Die Techniker Krankenkasse (TK) zieht die Notbremse. Deutschlands größte Krankenkasse hat fast alle Verträge für ihr Hausarzt-Programm (HzV) gekündigt. Darauf müssen die 12,4 Millionen Versicherten der TK jetzt achten.
Verträge mit Hausärzten laufen zum Jahresende aus
Zum Jahresende werden die Verträge zur hausarztzentrierten Versorgung (HzV) in fast allen Bundesländern auslaufen. Ausgenommen bleiben vorerst Baden-Württemberg, Mecklenburg-Vorpommern und Sachsen-Anhalt. Dort gelten gesonderte Verträge, die nach Angaben der TK bislang noch nicht ausgewertet wurden.

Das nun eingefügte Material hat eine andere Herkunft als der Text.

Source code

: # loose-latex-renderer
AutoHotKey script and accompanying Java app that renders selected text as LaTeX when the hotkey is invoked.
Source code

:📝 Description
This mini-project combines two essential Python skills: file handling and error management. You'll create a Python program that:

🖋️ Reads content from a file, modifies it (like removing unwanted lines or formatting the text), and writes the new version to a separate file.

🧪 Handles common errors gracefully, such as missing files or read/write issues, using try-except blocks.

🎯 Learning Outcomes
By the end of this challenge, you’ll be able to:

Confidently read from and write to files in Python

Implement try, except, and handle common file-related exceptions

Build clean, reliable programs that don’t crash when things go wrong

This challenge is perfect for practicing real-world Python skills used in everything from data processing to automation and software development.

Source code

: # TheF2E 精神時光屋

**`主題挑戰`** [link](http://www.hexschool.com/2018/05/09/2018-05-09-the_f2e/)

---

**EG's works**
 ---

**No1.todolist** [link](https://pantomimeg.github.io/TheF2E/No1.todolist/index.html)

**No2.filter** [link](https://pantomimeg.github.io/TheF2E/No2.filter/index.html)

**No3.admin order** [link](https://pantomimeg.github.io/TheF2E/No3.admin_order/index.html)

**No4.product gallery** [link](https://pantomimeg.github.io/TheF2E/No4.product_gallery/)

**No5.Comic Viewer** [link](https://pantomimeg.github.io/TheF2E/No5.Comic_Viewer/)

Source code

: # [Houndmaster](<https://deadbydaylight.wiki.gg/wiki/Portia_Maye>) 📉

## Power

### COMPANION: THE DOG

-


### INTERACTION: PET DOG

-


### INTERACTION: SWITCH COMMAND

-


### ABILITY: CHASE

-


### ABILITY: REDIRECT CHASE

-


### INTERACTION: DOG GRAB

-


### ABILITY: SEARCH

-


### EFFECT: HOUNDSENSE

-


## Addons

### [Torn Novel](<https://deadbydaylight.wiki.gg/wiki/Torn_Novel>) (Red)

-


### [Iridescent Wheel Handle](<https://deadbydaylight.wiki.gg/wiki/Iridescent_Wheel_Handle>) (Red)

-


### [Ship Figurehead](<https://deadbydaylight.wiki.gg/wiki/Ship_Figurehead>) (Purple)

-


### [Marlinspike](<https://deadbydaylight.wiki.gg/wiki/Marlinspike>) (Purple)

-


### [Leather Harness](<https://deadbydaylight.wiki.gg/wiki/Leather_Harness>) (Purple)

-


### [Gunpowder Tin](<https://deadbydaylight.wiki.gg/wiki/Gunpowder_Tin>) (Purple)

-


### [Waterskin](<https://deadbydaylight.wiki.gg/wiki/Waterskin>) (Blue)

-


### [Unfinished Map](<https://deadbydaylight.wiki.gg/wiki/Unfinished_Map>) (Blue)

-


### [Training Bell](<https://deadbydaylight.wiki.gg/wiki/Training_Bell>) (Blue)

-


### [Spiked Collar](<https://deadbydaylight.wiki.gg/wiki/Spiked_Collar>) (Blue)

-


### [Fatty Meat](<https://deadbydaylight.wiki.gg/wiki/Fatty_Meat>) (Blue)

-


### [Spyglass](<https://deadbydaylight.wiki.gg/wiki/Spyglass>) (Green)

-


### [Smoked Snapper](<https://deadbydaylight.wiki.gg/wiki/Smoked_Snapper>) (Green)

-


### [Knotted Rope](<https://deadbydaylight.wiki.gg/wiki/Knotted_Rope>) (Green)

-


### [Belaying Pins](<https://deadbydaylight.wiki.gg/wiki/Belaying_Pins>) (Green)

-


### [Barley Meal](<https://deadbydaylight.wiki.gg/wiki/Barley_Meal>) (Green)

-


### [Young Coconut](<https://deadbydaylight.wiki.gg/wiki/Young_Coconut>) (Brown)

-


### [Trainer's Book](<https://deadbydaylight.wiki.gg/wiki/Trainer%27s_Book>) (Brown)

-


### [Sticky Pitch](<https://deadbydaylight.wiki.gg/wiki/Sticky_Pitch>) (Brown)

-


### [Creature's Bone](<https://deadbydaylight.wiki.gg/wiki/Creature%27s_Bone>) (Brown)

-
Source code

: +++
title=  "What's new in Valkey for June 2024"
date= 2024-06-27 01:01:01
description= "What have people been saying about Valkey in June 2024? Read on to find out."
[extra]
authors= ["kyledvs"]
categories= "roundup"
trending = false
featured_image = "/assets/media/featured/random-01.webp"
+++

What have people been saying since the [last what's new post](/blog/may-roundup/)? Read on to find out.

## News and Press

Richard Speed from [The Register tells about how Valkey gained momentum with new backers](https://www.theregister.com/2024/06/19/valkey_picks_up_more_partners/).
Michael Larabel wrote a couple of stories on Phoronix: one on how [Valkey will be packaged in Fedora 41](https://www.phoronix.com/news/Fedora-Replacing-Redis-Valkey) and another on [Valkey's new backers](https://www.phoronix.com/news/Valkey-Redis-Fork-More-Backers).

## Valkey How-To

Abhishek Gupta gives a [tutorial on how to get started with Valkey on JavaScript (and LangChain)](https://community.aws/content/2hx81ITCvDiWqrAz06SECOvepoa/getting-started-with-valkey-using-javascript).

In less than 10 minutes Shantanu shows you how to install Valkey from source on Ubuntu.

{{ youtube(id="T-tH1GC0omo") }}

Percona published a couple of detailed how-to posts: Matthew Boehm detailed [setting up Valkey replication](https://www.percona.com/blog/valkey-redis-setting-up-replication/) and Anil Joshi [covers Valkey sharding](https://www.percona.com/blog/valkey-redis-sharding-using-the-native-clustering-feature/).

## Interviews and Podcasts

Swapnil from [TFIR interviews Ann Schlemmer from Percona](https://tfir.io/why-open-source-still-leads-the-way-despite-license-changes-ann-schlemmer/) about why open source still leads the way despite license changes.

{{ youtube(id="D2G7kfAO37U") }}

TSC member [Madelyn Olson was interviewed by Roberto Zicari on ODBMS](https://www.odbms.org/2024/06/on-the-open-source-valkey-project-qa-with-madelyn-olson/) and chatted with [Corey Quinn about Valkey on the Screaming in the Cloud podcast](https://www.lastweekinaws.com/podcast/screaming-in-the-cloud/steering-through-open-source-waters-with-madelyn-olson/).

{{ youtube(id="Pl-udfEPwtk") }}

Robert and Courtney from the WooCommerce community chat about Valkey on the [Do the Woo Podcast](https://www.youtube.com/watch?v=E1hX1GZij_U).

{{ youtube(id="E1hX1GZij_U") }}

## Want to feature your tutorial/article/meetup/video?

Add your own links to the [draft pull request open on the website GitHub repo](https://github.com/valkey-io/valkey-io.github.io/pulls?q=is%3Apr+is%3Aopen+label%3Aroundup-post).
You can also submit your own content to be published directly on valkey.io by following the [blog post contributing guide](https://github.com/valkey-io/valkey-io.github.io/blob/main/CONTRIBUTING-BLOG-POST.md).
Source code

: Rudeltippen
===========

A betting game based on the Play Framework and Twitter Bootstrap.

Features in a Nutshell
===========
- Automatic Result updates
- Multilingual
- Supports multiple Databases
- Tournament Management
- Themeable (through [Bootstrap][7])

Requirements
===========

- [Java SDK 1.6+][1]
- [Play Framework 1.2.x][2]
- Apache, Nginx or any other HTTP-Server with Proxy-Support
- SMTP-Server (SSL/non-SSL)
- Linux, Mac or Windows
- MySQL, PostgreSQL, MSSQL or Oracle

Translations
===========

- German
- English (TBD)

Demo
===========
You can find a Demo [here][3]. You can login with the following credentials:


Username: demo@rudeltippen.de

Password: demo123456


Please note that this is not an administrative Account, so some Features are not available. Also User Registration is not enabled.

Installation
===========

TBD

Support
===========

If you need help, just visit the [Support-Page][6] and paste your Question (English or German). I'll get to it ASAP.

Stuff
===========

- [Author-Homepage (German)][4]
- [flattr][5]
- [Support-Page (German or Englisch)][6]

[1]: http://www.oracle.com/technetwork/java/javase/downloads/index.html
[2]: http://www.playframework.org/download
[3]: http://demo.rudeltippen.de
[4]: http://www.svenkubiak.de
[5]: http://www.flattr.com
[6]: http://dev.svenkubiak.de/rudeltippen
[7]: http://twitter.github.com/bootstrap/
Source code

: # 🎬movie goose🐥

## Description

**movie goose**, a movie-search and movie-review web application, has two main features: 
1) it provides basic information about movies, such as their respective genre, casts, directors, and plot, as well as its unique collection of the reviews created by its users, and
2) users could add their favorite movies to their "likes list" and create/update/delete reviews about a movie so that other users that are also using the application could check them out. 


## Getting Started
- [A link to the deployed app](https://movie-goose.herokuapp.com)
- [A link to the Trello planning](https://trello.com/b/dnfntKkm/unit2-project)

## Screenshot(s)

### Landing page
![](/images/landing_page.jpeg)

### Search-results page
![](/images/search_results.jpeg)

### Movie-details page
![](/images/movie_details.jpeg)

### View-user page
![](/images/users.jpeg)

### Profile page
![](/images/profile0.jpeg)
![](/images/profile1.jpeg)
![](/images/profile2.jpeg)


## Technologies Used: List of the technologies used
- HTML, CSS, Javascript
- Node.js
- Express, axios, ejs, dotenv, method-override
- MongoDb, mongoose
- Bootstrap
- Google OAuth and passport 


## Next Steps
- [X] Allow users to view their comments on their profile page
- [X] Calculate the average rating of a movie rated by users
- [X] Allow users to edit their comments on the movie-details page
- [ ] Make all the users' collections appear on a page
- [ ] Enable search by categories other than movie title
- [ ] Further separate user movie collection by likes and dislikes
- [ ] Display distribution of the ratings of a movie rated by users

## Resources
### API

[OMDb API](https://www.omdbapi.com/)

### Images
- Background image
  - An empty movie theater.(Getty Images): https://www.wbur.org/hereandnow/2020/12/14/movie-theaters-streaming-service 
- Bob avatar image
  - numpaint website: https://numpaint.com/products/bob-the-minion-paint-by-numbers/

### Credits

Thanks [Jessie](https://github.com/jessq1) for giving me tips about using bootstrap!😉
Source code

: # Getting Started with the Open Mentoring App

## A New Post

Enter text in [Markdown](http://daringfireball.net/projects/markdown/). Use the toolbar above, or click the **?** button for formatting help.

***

Hintergrund der Kündigungswelle sind Zweifel am Nutzen des Programms und hohe Zusatzkosten. Denn eine Untersuchung des Hausarztprogramms durch das Hamburg Center for Health Economics (HCHE) fiel aus Sicht der Krankenkasse ernüchternd aus.
Die hausarztzentrierte Versorgung soll eigentlich dafür sorgen, dass Patienten zunächst zum Hausarzt gehen. Sie übernehmen quasi eine Lotsenfunktion und koordinieren bei Bedarf weitere Behandlungen bei Fachärzten. Ziel ist es, Doppeluntersuchungen zu vermeiden, die Versorgung zu steuern und Krankenhausaufenthalte zu reduzieren.

Mehr Facharzt-Besuche statt weniger
Genau dieser erhoffte Effekt ließ sich laut der ausgewerteten Studie jedoch nicht nachweisen. Weder seien weniger Facharztbesuche noch weniger Krankenhausaufenthalte festgestellt worden. Die Zahl der Hausarzt-Kontakte blieb mit durchschnittlich minus 0,2 Terminen pro Jahr nahezu unverändert.
Überraschend ergab die Studie auch, dass die Teilnehmer des Programms Fachärzte sogar häufiger aufsuchten. Im Durchschnitt stieg die Zahl der Facharztkontakte um rund 1,2 pro Jahr. Auch bei der Verordnung ungeeigneter Medikamente habe sich keine wesentliche Verbesserung gezeigt.
Ärztinnen und Ärzte, die am Hausarztprogramm teilnehmen, erhalten aber rund 30 Prozent höhere Honorare als Kolleginnen und Kollegen außerhalb des Modells. Nach Angaben der Krankenkasse verursacht die HzV dadurch jährliche Mehrkosten von etwa 160 Millionen Euro, erbringt aber keinen zusätzlichen Nutzen für die Versicherten.